:: Exercise aim ::
Exclude all pictures from your copy of the data below, which should otherwise match exactly.
(Beginning of Data to examine)
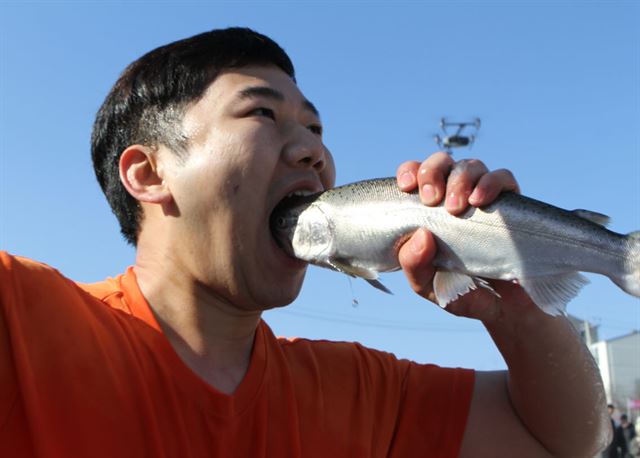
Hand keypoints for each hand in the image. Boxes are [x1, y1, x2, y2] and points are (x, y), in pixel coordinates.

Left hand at [395, 152, 533, 322]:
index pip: (415, 175)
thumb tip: (419, 235)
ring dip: (460, 179)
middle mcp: (455, 197)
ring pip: (471, 165)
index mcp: (429, 210)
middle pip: (442, 162)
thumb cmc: (461, 292)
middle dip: (433, 172)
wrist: (506, 309)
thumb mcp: (430, 286)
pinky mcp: (511, 204)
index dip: (411, 170)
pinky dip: (491, 183)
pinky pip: (503, 178)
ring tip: (457, 208)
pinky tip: (480, 202)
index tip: (407, 185)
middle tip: (431, 200)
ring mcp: (484, 197)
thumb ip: (415, 266)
(End of Data to examine)
:: Answer area ::
Hand keypoints for each hand in the image. Boxes are [x1, y1, x2, y2] and points are (x, y), in pixel coordinates.

Left hand at [395, 152, 533, 322]:
index pip: (415, 175)
thumb tip: (419, 235)
ring dip: (460, 179)
middle mcp: (455, 197)
ring pip: (471, 165)
index mcp: (429, 210)
middle pip: (442, 162)
thumb cmc: (461, 292)
middle dip: (433, 172)
wrist: (506, 309)
thumb mcp: (430, 286)
pinky mcp: (511, 204)
index dip: (411, 170)
pinky dip: (491, 183)
pinky pip: (503, 178)
ring tip: (457, 208)
pinky tip: (480, 202)
index tip: (407, 185)
middle tip: (431, 200)
ring mcp: (484, 197)
thumb ip: (415, 266)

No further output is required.